Saturday, 16 October 2010

Loading classpath resources

There are several options to load resources from classpath. I want to note down for reference.

Using Class.getResource method
The name of resource is relative to Class's package unless it leads with "/". The leading "/" indicates absolute path (absolute relative to classpath).

// relative to path of Class's package
URL url = Class.getResource("resource.properties");
// absolute to classpath
URL url = Class.getResource("/gigadot/exp/resource.properties");
// relative to path of Class's package
InputStream ins = Class.getResourceAsStream("resource.properties");
// absolute to classpath
InputStream ins = Class.getResourceAsStream("/gigadot/exp/resource.properties");
Given relative resource path is usually a preferred method. It is easier when you perform refactoring.

Using ClassLoader.getResource method
The name of resource is always absolute to classpath and leading "/" is not allowed.

URL url = ClassLoader.getResource("gigadot/exp/resource.properties");
InputStream ins = ClassLoader.getResourceAsStream("gigadot/exp/resource.properties");

Caution :
If you choose to get URL object of your resource, the path given by URL.toString() is an encoded URL string. It must be decoded if you want to use as path for File object. This is because some characters, which is valid in path name, has to be encoded for URL, e.g. space bar character is encoded to %20.
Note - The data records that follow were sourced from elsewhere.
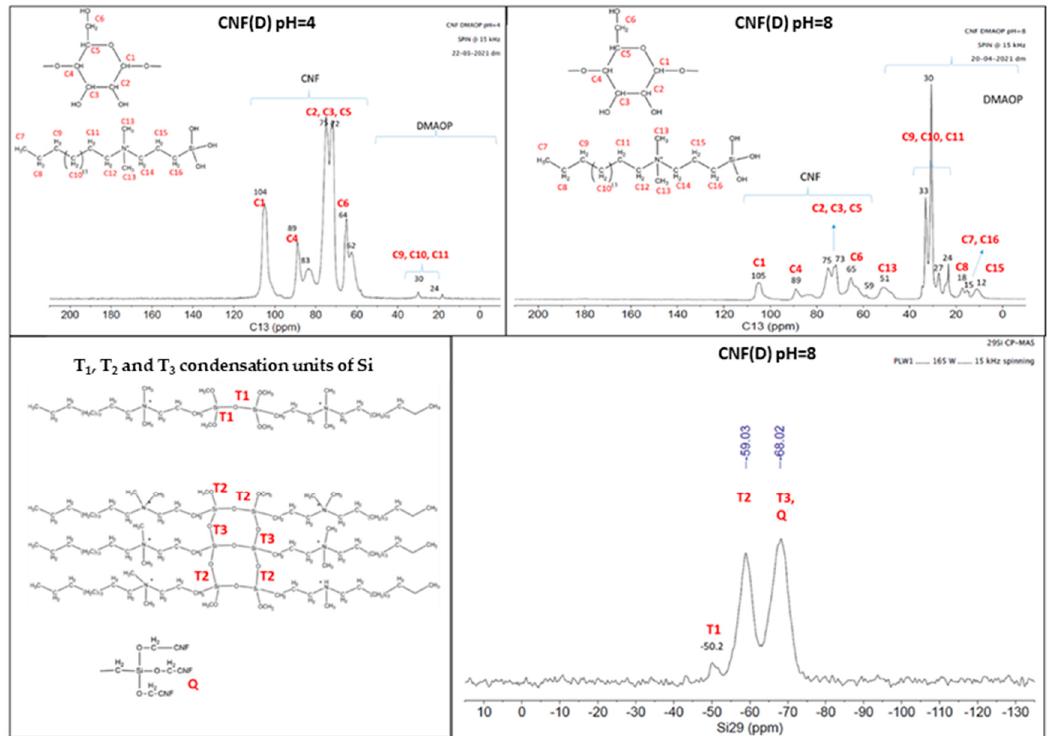
Figure 3. 13 C NMR and 29 Si NMR spectra of CNF(D) samples at pH = 4 and pH = 8 reaction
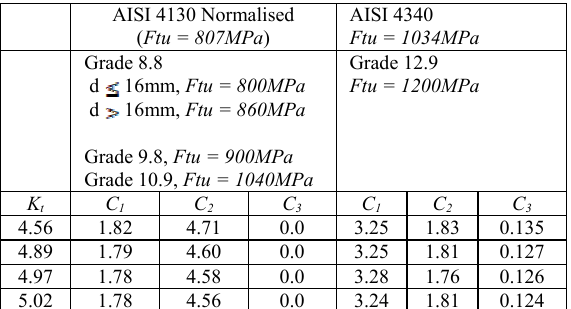
Table 4. Summary of elastic stress concentration factors.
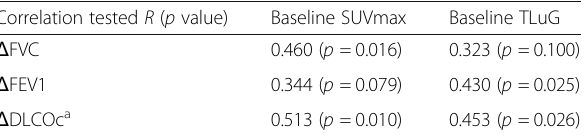
Table 4 Correlation of baseline SUVmax and TLuG with change in lung function parameters, n = 27 Correlation tested R ( p value)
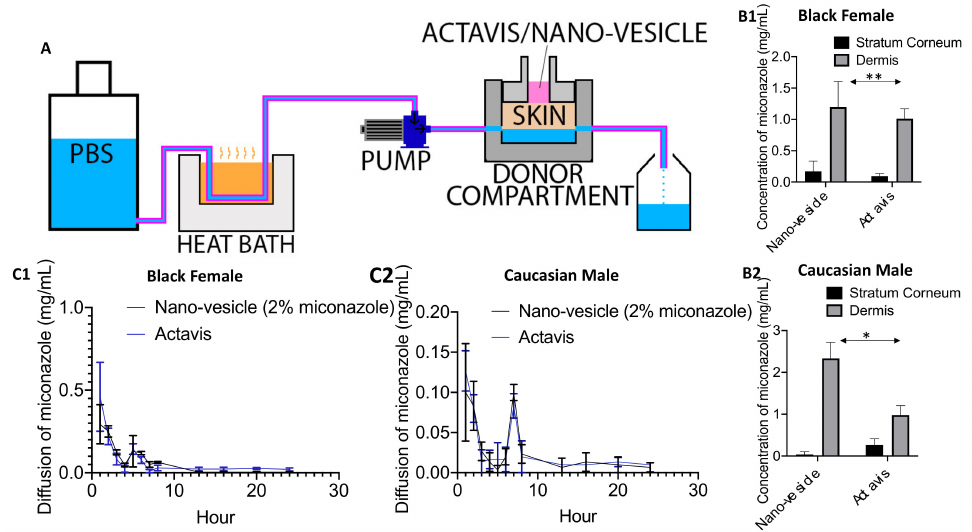
Figure 4. ( A ) Diagram of the PermeGear Franz di ff usion cell system. PBS is warmed to 37 ◦ C before being pumped into the donor compartment, underneath the skin, and finally resides in the scintillation vial, which was changed hourly. ( B1 , B2 ) UV-Vis comparing the amount of miconazole located within the stratum corneum and lower dermal layers after 24 h in the PermeGear di ff usion system. ( C1 , C2 ) Hourly readings of the PBS collected scintillation vials, identifying the amount of drug that may pass completely through the skin and into the bloodstream within 24 h. All data are presented as mean ± SE ( n = 6). * p < 0.05; ** p < 0.01 compared with the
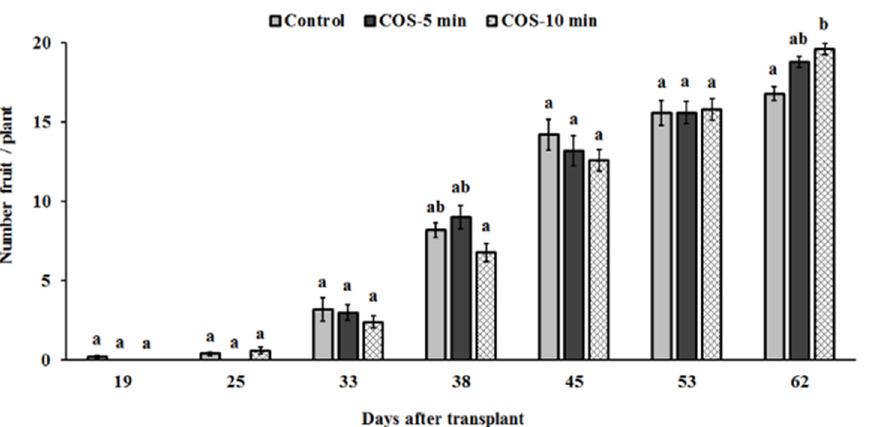
Figure 5. The effect of the EBP-produced COS on fruit number in tomato plants (cv. Micro-Tom). Treatments were applied three times after transplanting by foliar spray at 0.25 mg/mL (1, 25, and 37 days, respectively). Means ± SE followed by different small letter within the same time point indicate significant differences between treatments based on Fisher’s LSD test ( p ≤ 0.05). The labeling principle of columns ( a or b ) is the same as in Figure 4.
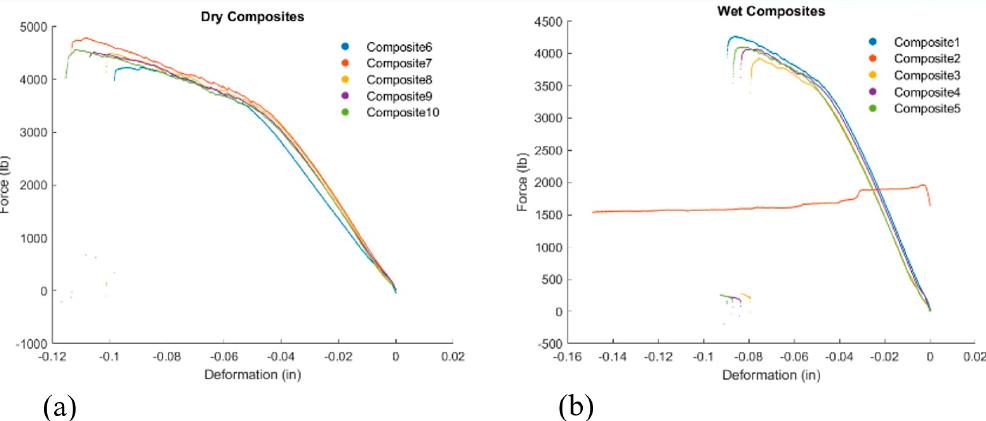
Figure 6. Force-displacement curves in longitudinal loading for ( a ) dry coupons and ( b ) saturated coupons.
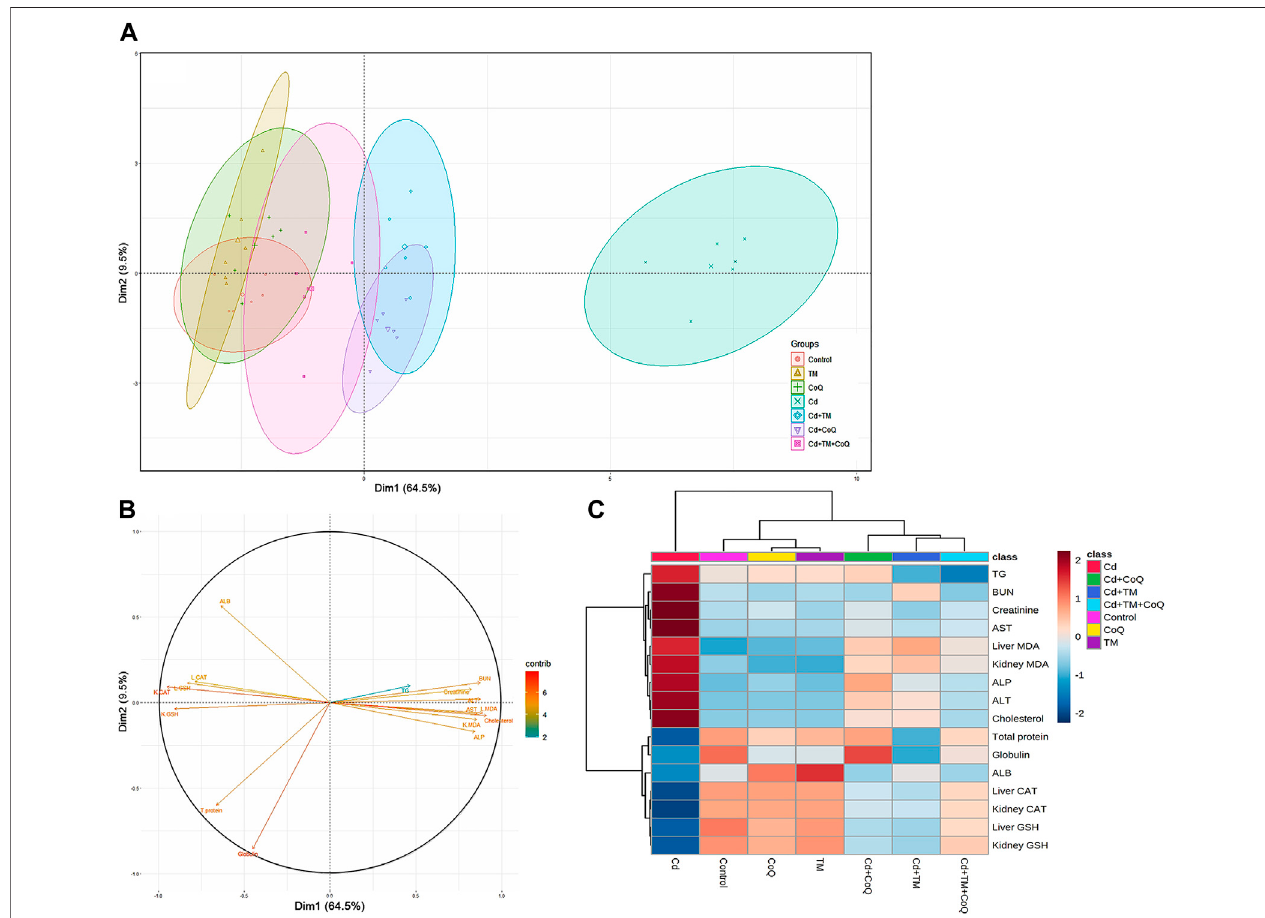
FIGURE 7 | Principal components analysis (PCA) of TM and CoQ against Cd-induced hepatorenal toxicity. (A) PCA for discriminating the seven experimental groups (Control, TM, CoQ,Cd, Cd+TM, Cd+CoQ,and Cd +TM+CoQ). Percentage valuesindicated ontheaxes represent thecontributionrateofDim1and Dim2to thetotalamountofvariations. (B) Thedegreeofcontributionofvariousvariables.Thecontributionstrengthisindicatedbyacoloredscalerangingfromthehighest(red)to lowest(blue).Cd,cadmium; CoQ,coenzymeQ10;Dim,dimension;TM, Tamarindusindica . (C) Hierarchicalclusteringheatmapprovidesintuitivevisualizationofall data sets. Each colored cell on the map corresponds to concentration values, with variable averages in rows and different treatments in columns. The gradient scale ranges from dark red (highest value) to blue (lowest value).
// resource at "C:\Program Files\file.txt"
File file = new File(url.toString()); // not found
File file = new File(URLDecode.decode(url.toString(), "UTF-8")); // found

Above example has not been test for more complicated resource path, e.g already containing encoded URL.

Alternatively,
// resource at "C:\Program Files\file.txt"
File file = new File(url.toURI());

The constructor of File class supports and automatically decodes the file: protocol.